Ces armes sont à l'origine de plusieurs accidents graves, comme la blessure d'un manifestant qui a perdu l'usage de son oeil en marge d'une manifestation rennaise, en avril 2016. Dans son rapport, le Défenseur choisit lui d'évoquer l'exemple de Rémi Fraisse, décédé en 2014 après un tir de grenade d'un gendarme. L'institution s'était auto-saisie de l'affaire, avant de conclure à l'absence de faute du militaire. Jacques Toubon rappelle cependant qu'il avait, dans ces mêmes conclusions, "critiqué le manque de clarté des instructions données aux militaires par l'autorité civile et par leur hiérarchie, ainsi que l'absence d'autorité civile au moment du drame."

Un tiers de saisines pour "violences". Mais ces deux exemples ne suffisent pas, à eux seuls, à expliquer l'augmentation des saisines liées à la "déontologie de la sécurité" en 2016. Celles-ci concernent essentiellement des violences présumées de la part des forces de l'ordre (32,9%), des faits de non-respect de la procédure (14,6%) et des refus de plainte (13%). Le "défaut d'attention à l'état de santé" et les "fouilles intégrales pénitentiaires" sont également mentionnées par les requérants. Plus de la moitié des dossiers concernent la police nationale (54,9%), un peu moins d'un quart l'administration pénitentiaire, et 13,6% la gendarmerie nationale.
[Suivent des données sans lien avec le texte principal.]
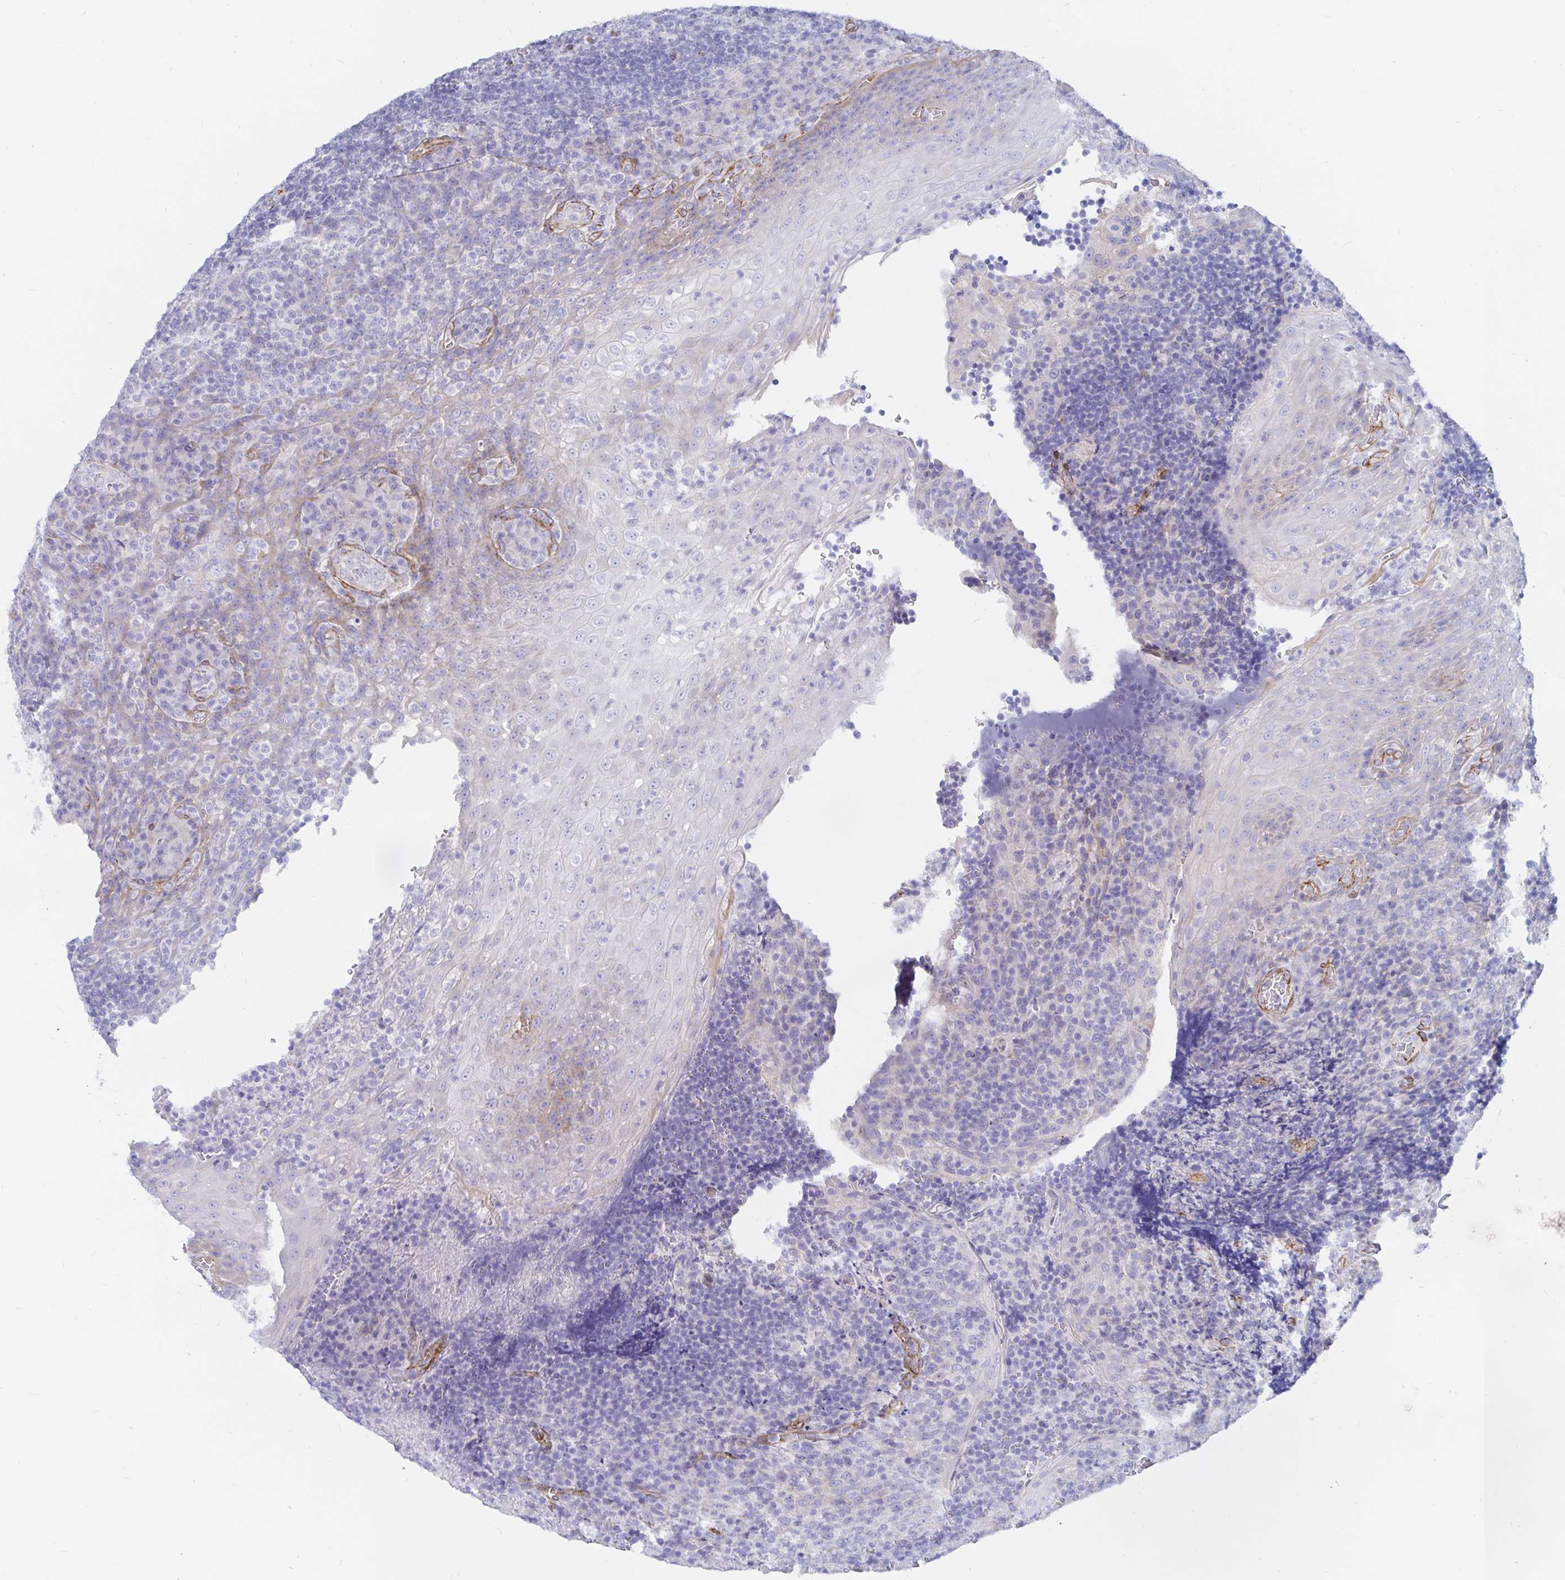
{"staining": {"intensity": "negative", "quantity": "none", "location": "none"}, "tissue": "tonsil", "cell_type": "Germinal center cells", "image_type": "normal", "snomed": [{"axis": "morphology", "description": "Normal tissue, NOS"}, {"axis": "topography", "description": "Tonsil"}], "caption": "Unremarkable tonsil was stained to show a protein in brown. There is no significant expression in germinal center cells. The staining was performed using DAB (3,3'-diaminobenzidine) to visualize the protein expression in brown, while the nuclei were stained in blue with hematoxylin (Magnification: 20x).", "gene": "COX16", "patient": {"sex": "male", "age": 17}}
En pleine affaire Théo, une statistique du rapport attire particulièrement l'attention : "parmi la minorité de personnes déclarant avoir fait l'objet d'un contrôle d'identité (...), plus d'une sur cinq (23%) rapporte avoir été confrontée à un comportement des agents de sécurité qui ne respecteraient pas le code de déontologie (tutoiement, insultes, brutalité)". Mais seule "une infime minorité" d'entre eux a décidé d'engager une démarche pour faire valoir ses droits, en raison d'un "manque de confiance envers les instances policières et judiciaires". Le sentiment est particulièrement prégnant chez "les personnes qui se déclarent perçues comme noires ou arabes".

Comment inverser la tendance ? Au-delà du système d'attestation de contrôle d'identité, pour lequel le Défenseur des droits s'était déjà prononcé afin de réduire les contrôles "au faciès", Jacques Toubon avance, dans son rapport, plusieurs pistes pour améliorer les relations entre police et population. Il évoque une expérimentation couronnée de "succès", menée par six de ses délégués dans plusieurs régions de France, consistant à régler "à l'amiable" des affaires mettant en cause des policiers et gendarmes nationaux, grâce au dialogue. Le rapport ajoute que des formations sont assurées dans les écoles de police, pour apporter, notamment, "des éléments de connaissance sur les discriminations directes et indirectes prohibées par la loi." Une initiative similaire à destination des fonctionnaires de police municipale est prévue pour 2017.